Collect all the data! Run all the numbers! Metrics!Ok, now what?
Perhaps contrary to popular belief, communications professionals love data. When we’re pitching stories, data adds relevancy and credibility. When we’re measuring efforts, data provides clarity on what’s working and what’s not. Data is everywhere in our work and now - particularly in the current media landscape - being able to look at data and pull out useful insights and stories is an essential PR skill. More than just spitting out how many clips were secured or how many people liked a tweet, our focus must turn to what all that data means as a way to build a better strategy to support business goals. That may sound like a monumental task, but here are a couple ways to look at data that will get you well on your way.
Stories over time
One of the more efficient ways to pull valuable insights is by looking at a given industry and tracking which story topics have received traction over a period of time. This data can help determine a trend line and predict if a topic still has opportunity or space in the market - or is old news. For example, say you’re a manufacturer and you want to secure some thought leadership exposure about building IoT devices. Start by looking at manufacturing publications and determining how often articles about IoT topics appear. Find out if the number of stories about this topic have increased, decreased or remained constant over the course of the past year. This type of analysis can also unearth new media targets interested in your topic area - so it’s a good ‘kill two birds with one stone’ scenario.
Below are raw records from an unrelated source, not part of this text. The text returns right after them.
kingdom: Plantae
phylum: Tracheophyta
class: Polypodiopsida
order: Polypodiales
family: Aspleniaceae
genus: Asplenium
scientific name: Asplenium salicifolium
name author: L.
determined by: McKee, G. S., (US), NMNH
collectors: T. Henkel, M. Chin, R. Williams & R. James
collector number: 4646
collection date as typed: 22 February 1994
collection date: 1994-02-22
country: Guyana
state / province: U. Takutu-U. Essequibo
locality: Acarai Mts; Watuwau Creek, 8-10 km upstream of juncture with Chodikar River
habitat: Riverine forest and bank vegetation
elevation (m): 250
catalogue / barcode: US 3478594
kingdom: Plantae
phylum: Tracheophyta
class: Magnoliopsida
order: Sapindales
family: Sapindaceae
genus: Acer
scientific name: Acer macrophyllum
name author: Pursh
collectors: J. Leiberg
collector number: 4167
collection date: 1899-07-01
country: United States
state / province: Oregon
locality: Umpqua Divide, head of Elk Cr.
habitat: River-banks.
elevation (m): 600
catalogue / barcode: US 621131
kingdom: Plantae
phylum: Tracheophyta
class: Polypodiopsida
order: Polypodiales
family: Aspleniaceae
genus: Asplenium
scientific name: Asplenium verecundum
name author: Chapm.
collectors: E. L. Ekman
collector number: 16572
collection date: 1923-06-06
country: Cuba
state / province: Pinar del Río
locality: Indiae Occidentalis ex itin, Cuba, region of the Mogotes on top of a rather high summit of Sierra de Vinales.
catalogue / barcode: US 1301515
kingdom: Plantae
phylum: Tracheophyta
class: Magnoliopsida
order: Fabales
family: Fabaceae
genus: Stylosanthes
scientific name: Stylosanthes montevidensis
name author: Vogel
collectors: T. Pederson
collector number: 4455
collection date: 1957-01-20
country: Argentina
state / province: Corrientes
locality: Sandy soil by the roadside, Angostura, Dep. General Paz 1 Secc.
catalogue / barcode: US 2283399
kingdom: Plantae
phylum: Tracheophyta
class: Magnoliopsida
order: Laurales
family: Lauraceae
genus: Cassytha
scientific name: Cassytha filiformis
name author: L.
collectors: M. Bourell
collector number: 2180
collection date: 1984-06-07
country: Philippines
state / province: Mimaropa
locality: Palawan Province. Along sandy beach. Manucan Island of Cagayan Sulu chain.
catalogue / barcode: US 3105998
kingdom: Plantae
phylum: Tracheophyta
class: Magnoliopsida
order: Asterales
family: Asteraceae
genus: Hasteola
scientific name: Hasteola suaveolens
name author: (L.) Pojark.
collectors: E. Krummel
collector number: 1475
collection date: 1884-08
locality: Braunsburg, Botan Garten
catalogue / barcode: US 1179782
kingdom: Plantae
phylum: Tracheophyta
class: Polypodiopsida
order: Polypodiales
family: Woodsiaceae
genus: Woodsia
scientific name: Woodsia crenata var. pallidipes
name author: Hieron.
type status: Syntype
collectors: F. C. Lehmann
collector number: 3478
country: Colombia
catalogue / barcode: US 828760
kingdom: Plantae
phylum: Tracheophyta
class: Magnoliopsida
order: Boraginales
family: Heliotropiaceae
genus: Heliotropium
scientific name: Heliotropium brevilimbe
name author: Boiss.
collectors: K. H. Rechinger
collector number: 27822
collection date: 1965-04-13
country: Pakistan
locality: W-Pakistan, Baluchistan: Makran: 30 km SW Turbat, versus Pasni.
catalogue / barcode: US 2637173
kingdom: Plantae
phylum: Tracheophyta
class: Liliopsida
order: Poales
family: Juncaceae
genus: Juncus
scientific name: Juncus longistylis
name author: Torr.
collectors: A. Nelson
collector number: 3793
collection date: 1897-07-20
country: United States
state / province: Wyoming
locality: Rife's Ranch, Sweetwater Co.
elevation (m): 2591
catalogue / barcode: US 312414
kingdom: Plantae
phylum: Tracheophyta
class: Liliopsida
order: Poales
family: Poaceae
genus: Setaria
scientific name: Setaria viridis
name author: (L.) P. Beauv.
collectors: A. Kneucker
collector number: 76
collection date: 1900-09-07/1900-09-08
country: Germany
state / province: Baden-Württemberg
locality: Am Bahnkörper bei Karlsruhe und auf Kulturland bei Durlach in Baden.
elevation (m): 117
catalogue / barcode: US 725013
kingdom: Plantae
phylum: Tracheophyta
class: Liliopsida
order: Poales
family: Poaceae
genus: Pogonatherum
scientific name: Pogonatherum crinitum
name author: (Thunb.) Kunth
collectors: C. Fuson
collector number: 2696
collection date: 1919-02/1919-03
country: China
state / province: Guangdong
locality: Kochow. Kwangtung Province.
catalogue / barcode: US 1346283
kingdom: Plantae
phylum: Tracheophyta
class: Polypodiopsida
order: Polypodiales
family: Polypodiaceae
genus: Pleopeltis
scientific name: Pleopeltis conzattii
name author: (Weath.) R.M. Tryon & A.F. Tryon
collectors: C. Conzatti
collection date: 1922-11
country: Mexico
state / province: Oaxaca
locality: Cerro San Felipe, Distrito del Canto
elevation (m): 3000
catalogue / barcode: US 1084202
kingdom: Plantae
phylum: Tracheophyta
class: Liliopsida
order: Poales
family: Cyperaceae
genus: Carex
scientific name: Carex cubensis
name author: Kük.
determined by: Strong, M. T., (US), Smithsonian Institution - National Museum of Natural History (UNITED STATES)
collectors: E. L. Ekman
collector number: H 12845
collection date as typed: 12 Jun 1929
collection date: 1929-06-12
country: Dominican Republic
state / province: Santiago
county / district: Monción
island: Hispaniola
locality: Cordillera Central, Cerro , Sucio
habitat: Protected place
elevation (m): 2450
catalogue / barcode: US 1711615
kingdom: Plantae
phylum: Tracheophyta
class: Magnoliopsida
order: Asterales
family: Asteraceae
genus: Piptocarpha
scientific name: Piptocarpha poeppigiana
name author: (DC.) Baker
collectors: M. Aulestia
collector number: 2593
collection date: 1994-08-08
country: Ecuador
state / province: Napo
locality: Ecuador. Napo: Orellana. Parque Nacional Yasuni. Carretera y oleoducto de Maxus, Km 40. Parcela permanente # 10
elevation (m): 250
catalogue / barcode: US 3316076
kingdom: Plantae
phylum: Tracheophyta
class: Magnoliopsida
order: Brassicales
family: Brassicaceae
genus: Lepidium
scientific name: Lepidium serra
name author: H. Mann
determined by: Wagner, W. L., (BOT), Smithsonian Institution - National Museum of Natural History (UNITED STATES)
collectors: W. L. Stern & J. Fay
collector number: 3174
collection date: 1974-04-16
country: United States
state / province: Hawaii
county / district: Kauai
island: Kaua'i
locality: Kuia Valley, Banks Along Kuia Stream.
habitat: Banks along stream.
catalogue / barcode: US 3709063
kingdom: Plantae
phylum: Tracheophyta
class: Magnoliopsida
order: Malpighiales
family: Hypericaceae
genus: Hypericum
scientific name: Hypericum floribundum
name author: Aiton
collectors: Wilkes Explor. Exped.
At InkHouse, we use a system called TrendKite to pull together all this media coverage data and run analysis on topics over time, but there are several other PR monitoring and analytics tools that can also help pull this raw information. Some smart work with Google and excel docs can also do the trick.
Channels and impact
Choosing the right mix of channels for a given story or message is probably the most important part of communications. You could have the greatest message in the world, but if it’s not reaching the right people, then you’re screwed. When it comes to taking a data approach to choosing channels, you need to analyze which channel will have the best impact on your goals. This means understanding which channels are available (for example, news publications, email newsletters, social platforms, blogs, etc.), matching them to both your story and target audiences, and prioritizing channels by the potential positive impact.
Identifying target channels in advance and measuring success against that list is obviously the easiest route, but you can also use data to inform channels, such as audience size (think unique visitors per month, followers, subscribers), audience make up (demographics, psychographics) and engagement (syndication, shares, likes/retweets). When you think about ‘impact’ consider what kind of lifespan a channel offers your content, if will it expand your reach of a target audience and how similar content has performed on that channel in the past. I’ve found it useful to ‘score’ or ‘grade’ certain channels and prioritize outreach/content creation accordingly.
Getting at insights absolutely means looking at metrics holistically and finding the stories within the data but, more importantly, you need to just be more curious. Seriously. The more you ask why something happened the way it did, and the more you try to understand it, the more capable you’ll be at identifying patterns and finding valuable information. Curiosity forms the foundation of useful insights so, really, it’s just about shifting your perspective.